======== Given text
To her, every freckle is a flaw. She has always hated her own freckles, which have blurred into a mix of the natural spots she inherited from my grandmother and damage from growing up under Thailand’s blazing sun. When I was a child, I spent mornings seated next to my mother’s feet, gazing up at her with a daughter’s fascination as she applied globs of skin-lightening creams. The lotions promised to wipe the color away and reveal a blank white canvas underneath.
She was repentant for a childhood spent outdoors near the equator, and her vanity table always reminded me of the luxurious makeup counters at high-end department stores. In first grade, she gave me my first bottle of sunscreen and instructed me to apply it every morning before I left the house. Wow, I thought. My very own cream to apply every morning. So I did, without question.
For years of my childhood, we lived in a predominantly white suburb outside of Washington D.C., where I was worried about more than a few light spots on my face. Instead, I spent my school days wondering why my classmates wholeheartedly enjoyed calling me Chinese at recess even when I told them I was Thai.
Freckles are considered “dirty” on a face that should be flawless, silky smooth, and preferably white. For every shelf lined with self-tanners at Target and CVS in the United States, there are aisles of whitening lotions at every drugstore in Bangkok, selling shades of white I had only ever seen in the paint department at Home Depot. The commercials on Thai television for these skin-lightening lotion brands almost always star a biracial actress (half Thai, half Caucasian is the standard) and a color gradient of her skin tone, from darkest to lightest.
================
======== Extracted material
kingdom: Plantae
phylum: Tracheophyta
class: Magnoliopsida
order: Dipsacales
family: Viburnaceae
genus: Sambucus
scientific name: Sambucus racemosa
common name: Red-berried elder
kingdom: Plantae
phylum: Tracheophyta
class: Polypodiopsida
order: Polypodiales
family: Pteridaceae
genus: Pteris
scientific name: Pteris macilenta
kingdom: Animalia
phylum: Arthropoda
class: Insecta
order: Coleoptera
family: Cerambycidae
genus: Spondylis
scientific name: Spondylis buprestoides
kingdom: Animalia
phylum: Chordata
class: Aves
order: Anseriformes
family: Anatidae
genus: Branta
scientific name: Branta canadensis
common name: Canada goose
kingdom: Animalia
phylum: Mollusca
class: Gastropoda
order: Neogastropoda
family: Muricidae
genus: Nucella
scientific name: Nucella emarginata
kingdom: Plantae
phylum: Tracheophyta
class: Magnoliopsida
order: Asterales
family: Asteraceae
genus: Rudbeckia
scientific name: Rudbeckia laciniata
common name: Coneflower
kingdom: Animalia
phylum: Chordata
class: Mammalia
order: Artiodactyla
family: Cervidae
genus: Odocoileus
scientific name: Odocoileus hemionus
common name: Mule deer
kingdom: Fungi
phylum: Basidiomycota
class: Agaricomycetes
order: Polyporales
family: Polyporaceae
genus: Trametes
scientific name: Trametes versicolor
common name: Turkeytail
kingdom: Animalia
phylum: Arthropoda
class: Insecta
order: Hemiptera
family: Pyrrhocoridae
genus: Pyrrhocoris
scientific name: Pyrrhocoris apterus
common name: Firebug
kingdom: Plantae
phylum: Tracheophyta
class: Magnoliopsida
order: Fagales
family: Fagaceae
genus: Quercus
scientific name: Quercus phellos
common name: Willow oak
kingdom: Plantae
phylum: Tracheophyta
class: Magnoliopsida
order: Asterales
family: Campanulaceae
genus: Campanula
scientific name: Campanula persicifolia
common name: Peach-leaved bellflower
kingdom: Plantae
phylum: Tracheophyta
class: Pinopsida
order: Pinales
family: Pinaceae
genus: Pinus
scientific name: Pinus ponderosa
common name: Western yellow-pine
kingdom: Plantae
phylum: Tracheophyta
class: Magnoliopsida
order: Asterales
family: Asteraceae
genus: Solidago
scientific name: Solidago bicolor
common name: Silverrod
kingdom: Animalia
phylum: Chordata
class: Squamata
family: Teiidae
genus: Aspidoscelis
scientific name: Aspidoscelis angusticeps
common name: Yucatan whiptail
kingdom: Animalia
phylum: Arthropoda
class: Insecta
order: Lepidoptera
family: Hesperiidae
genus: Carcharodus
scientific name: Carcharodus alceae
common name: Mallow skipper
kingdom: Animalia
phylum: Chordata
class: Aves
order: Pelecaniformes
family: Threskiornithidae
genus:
================
Task set –
[a] Transcribe a passage from the essay on freckles. Begin at the words "Freckles are considered" and stop after "darkest to lightest.".
[b] Answer these questions from the essay on freckles:
(i) In what grade did the mother give her child a first bottle of sunscreen?
(ii) Outside which city was the suburb where the family lived?
(iii) What is the standard background of the actress in Thai television commercials for skin-lightening lotions?

Answers to each task –
[a]
Freckles are considered “dirty” on a face that should be flawless, silky smooth, and preferably white. For every shelf lined with self-tanners at Target and CVS in the United States, there are aisles of whitening lotions at every drugstore in Bangkok, selling shades of white I had only ever seen in the paint department at Home Depot. The commercials on Thai television for these skin-lightening lotion brands almost always star a biracial actress (half Thai, half Caucasian is the standard) and a color gradient of her skin tone, from darkest to lightest.

[b]
(i) First grade
(ii) Washington D.C.
(iii) Biracial: half Thai, half Caucasian